Hello hive mind! Because I'm cheap, I want to repurpose an old, unused Samsung Android smart phone and make it into an FLAC & MP3 player. Special snowflake details inside ...

FLAC is the key feature, because, reasons.

Plan would be to buy a 256 GB micro SD card and install it in the phone, then download an easy-to-use FLAC / MP3 player app (NB: I don't consider VPC media player easy-to-use).

Then I would download a Linux FOSS media manager(?) application to my laptop, and use it for ripping CD's, and loading / managing the content on the phone.

So ...

1 -- Does the overall concept make sense?

2 -- Recommendations for an Andriod FLAC- & MP3-compatible, user-friendly app?
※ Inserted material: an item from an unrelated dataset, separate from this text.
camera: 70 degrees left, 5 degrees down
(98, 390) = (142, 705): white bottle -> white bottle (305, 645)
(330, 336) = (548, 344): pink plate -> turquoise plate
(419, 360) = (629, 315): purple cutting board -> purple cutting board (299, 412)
3 -- Recommendations for a user-friendly media manager application for my Linux laptop?

Thanks!
posted by ZenMasterThis to Technology (4 answers total) 4 users marked this as a favorite
 
Best answer: I recently went through a similar situation, though in this case it was me trying to move from Windows to Linux and finding a substitute for MusicBee, which I used previously. After trying out a few different apps I ended up on Strawberry for desktop music organization. It's a little fiddlier than MusicBee was, but it's capable of organizing and MusicBrainz tagging, and copying files to a device is very easy, plus all the FOSS stuff.

I have a dedicated music player as opposed to a phone, but I've heard AIMP is a solid option for Android FLAC playing. I tested it out a little bit before typing this and it seems pretty good! I had no problems getting songs to show up and it was a pretty snappy interface.
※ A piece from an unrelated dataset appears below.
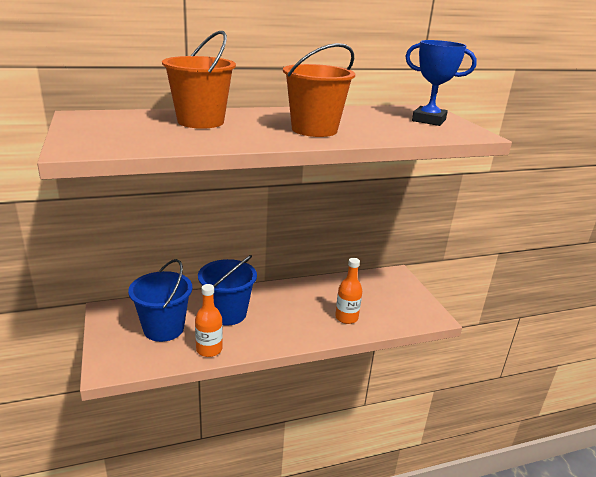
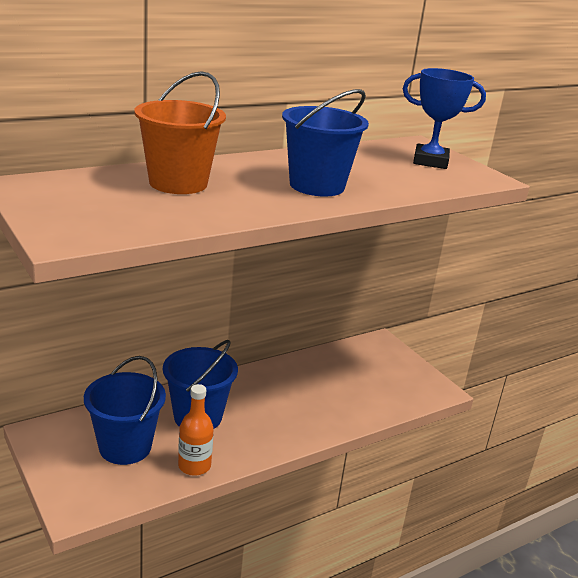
camera: 15 degrees left, 0 degrees up
(314, 130) = (317, 186): orange bucket -> blue bucket
(346, 318) = (342, 404): orange bottle -> none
As for CD ripping, I've been using Asunder, and it's been working just fine for me, though I've heard if you're very concerned about accuracy RubyRipper is the way to go.
posted by Infinite Peaks at 10:41 AM on December 7, 2023 [1 favorite]


Another vote for AIMP!
posted by lokta at 11:29 AM on December 7, 2023 [1 favorite]
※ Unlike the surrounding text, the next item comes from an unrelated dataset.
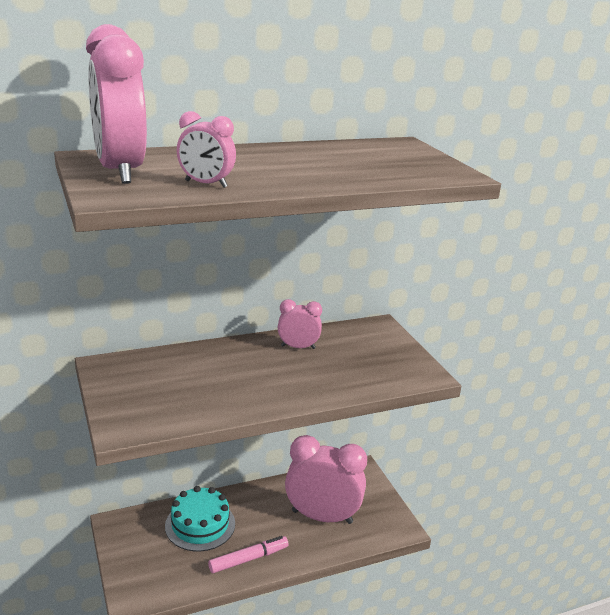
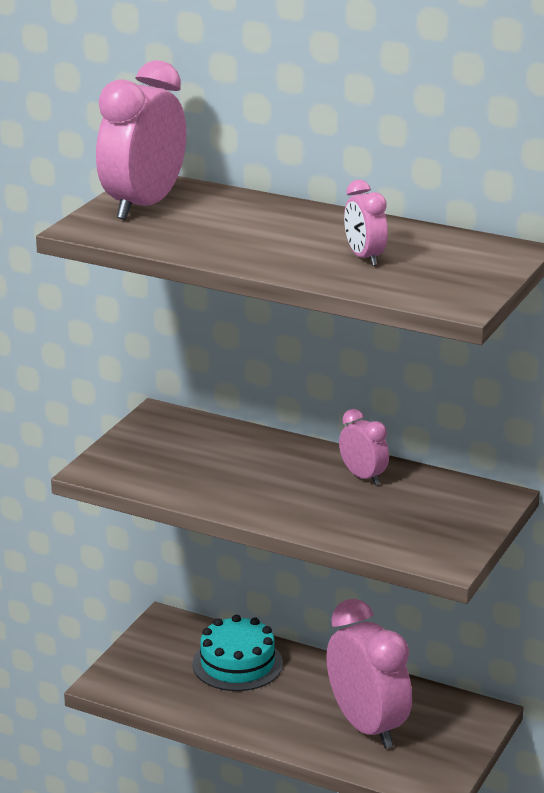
camera: 50 degrees right, 0 degrees up
(206, 184) = (184, 239): pink clock -> pink clock (364, 257)
(248, 559) = (241, 716): pink marker -> none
GoneMAD music player is the absolute best music player for Android that I've found.
posted by dunhamrc at 5:11 PM on December 7, 2023


Best answer: Still using PowerAmp on Android, since 2014, with FLAC editions of music on SD-Card.

I backup CD's with SoundKonverter and edit tags with kid3 because they're native apps to KDE and do the job adequately. Music manager is just a file manager because you have laid out the music by artist -> album and then you either want all the music or symlinks to a subset of the music and to use rsync with dereference-symlink mode to copy the subset of files.

I currently update files the phone using Amaze file management app, pulling from a Samba share on my network. I will likely run SyncThing on the home music host and have SyncThing client also on the Android phone to update the phone's music catalogue when on the home wifi network.